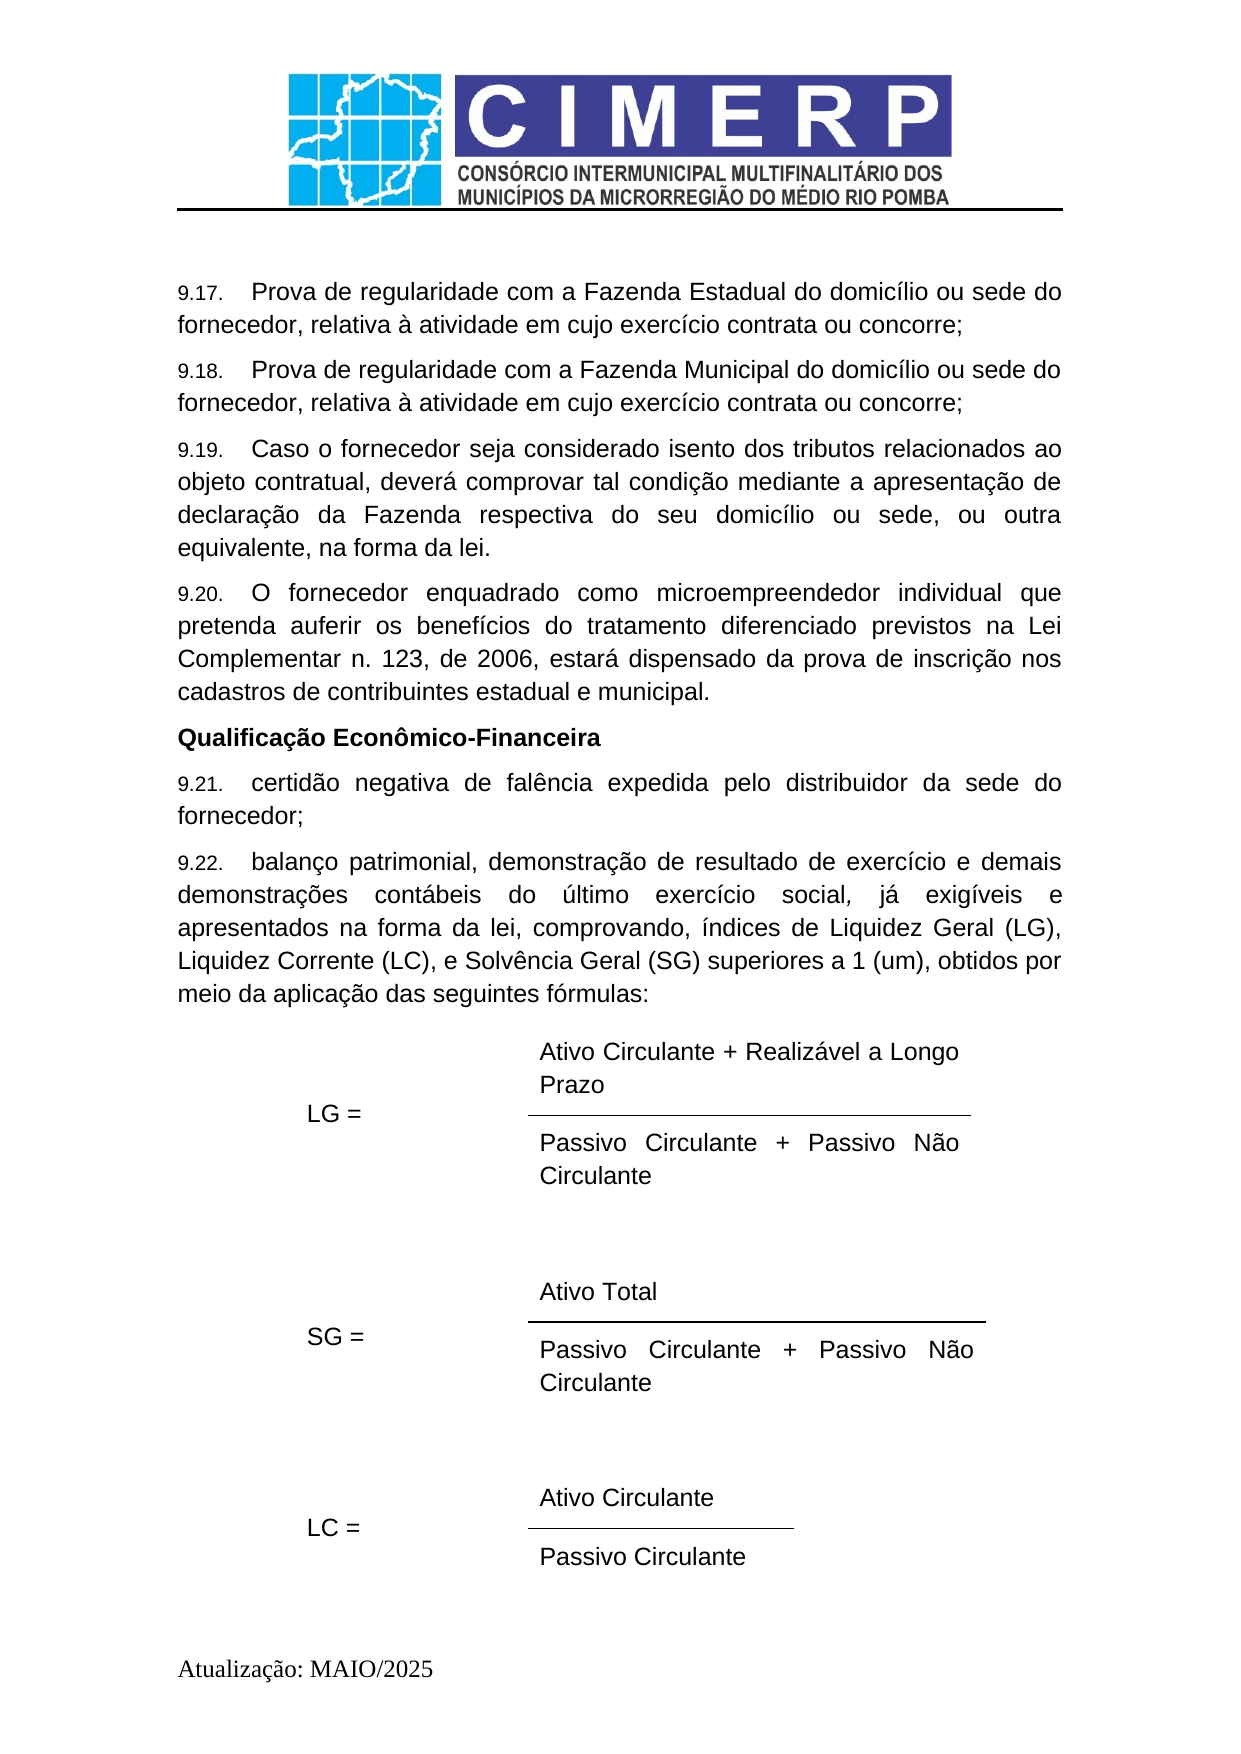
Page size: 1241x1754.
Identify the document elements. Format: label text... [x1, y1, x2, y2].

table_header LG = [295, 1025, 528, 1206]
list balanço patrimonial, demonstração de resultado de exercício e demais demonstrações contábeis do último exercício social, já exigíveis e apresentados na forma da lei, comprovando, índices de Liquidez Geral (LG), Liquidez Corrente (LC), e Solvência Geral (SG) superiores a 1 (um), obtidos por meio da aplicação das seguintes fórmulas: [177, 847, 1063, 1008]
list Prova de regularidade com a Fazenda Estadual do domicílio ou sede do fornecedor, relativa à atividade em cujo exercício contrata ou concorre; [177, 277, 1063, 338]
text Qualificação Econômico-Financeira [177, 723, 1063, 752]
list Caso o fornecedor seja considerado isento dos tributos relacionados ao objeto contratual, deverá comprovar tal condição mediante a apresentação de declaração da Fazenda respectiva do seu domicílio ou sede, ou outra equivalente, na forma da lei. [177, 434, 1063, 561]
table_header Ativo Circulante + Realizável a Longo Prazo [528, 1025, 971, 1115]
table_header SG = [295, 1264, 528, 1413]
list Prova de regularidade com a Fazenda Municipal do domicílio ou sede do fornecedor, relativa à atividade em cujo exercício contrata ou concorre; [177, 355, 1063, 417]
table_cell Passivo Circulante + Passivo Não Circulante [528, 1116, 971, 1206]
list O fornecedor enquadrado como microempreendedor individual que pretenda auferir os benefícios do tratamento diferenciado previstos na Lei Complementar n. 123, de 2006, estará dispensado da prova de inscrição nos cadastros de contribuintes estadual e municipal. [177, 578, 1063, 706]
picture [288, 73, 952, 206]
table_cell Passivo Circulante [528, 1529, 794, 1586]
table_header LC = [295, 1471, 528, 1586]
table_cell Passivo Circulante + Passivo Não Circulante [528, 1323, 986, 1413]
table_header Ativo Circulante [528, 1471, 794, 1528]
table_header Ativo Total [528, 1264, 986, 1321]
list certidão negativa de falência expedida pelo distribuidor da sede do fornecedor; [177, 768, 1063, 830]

---

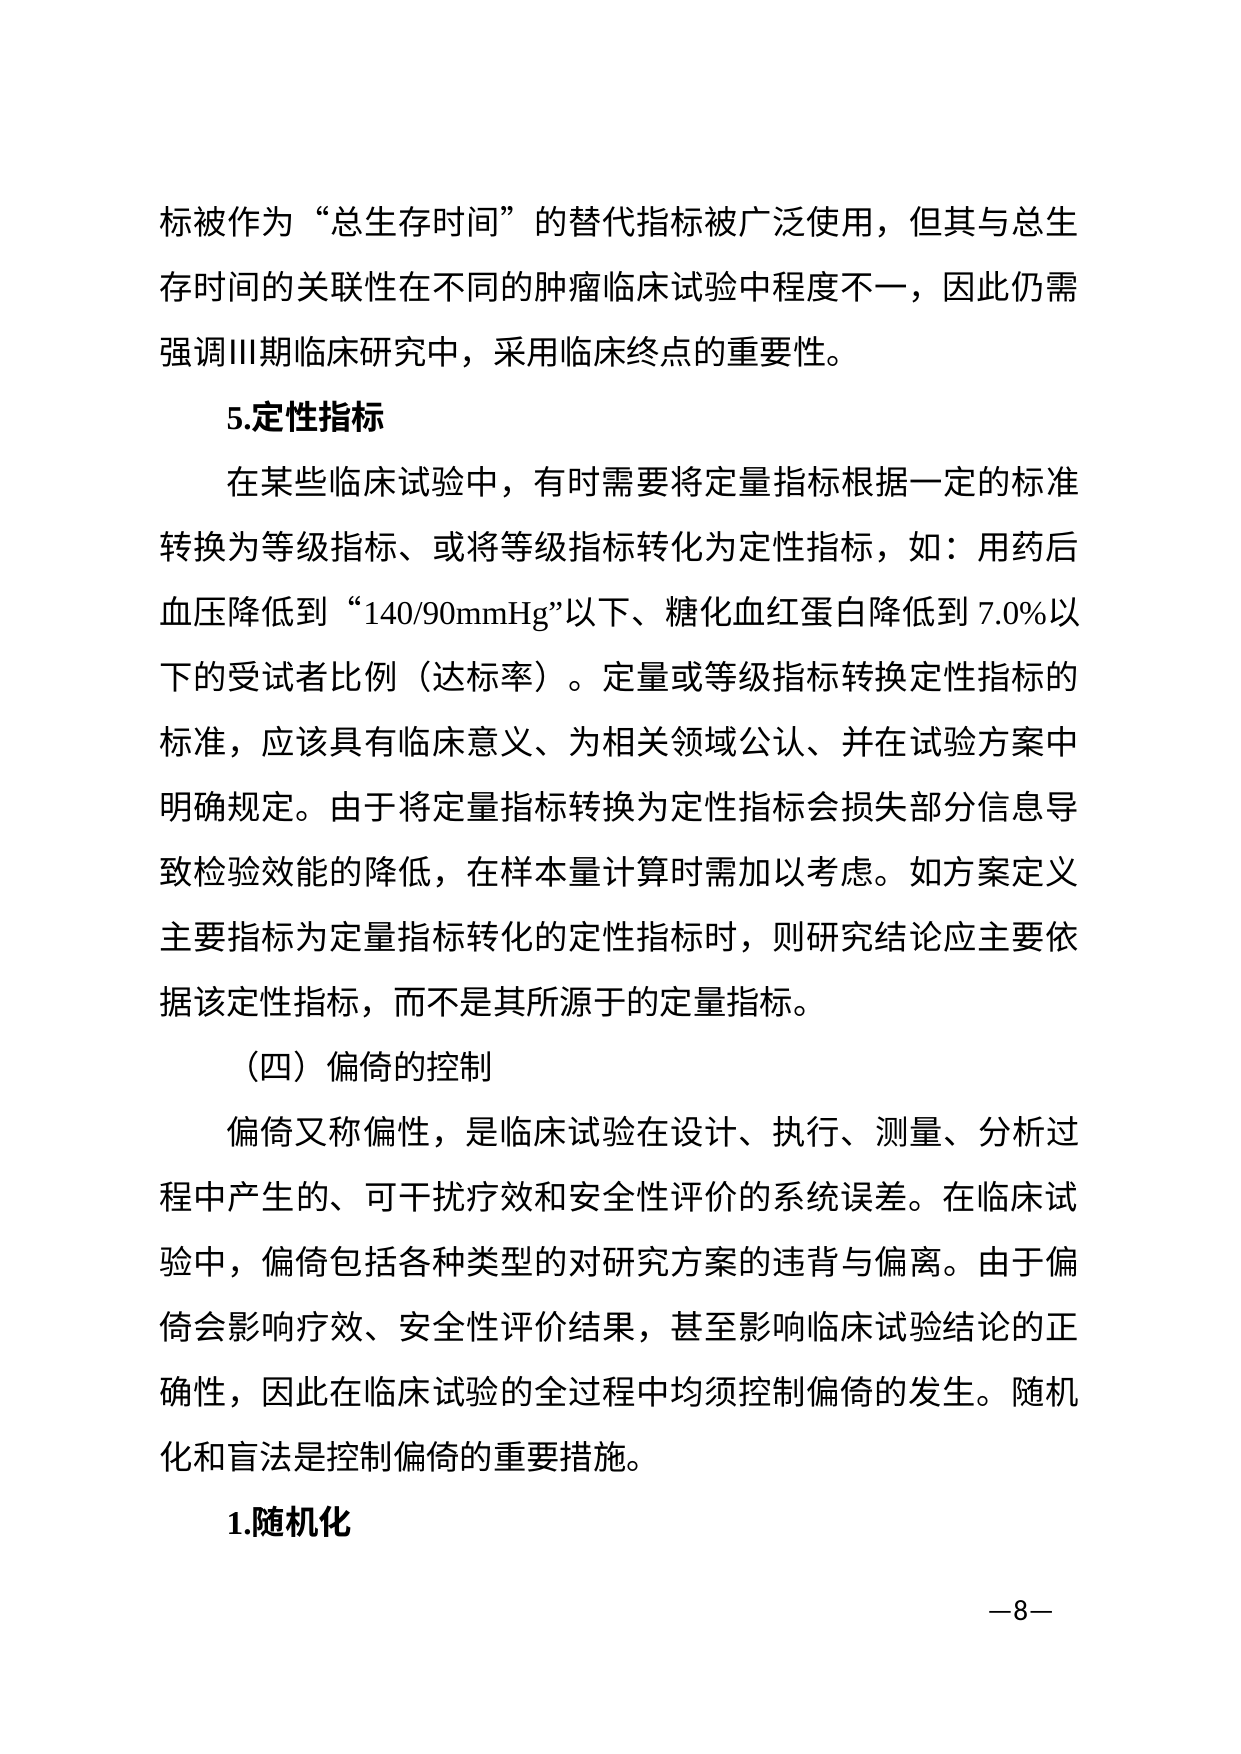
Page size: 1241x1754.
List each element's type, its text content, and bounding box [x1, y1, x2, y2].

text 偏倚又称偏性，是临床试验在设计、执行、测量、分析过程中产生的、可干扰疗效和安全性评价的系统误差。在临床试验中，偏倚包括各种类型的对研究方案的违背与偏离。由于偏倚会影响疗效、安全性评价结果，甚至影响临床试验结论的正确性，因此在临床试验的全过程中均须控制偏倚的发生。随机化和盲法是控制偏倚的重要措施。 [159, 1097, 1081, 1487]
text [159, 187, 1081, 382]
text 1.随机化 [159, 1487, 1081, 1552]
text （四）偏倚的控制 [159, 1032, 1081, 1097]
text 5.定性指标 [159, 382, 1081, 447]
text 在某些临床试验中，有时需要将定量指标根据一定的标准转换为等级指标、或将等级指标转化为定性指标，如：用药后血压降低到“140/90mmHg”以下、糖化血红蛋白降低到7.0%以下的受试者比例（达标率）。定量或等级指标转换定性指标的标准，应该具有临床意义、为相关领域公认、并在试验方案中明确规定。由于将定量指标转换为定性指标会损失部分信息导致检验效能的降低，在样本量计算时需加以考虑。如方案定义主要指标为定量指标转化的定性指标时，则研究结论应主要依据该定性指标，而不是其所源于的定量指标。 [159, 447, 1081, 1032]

Task instructions: Wherever the word "Passivo" shows up in the material, copy the line it is on.

Answer space:
table_cell Passivo Circulante + Passivo Não Circulante [528, 1116, 971, 1206]
table_cell Passivo Circulante [528, 1529, 794, 1586]
table_cell Passivo Circulante + Passivo Não Circulante [528, 1323, 986, 1413]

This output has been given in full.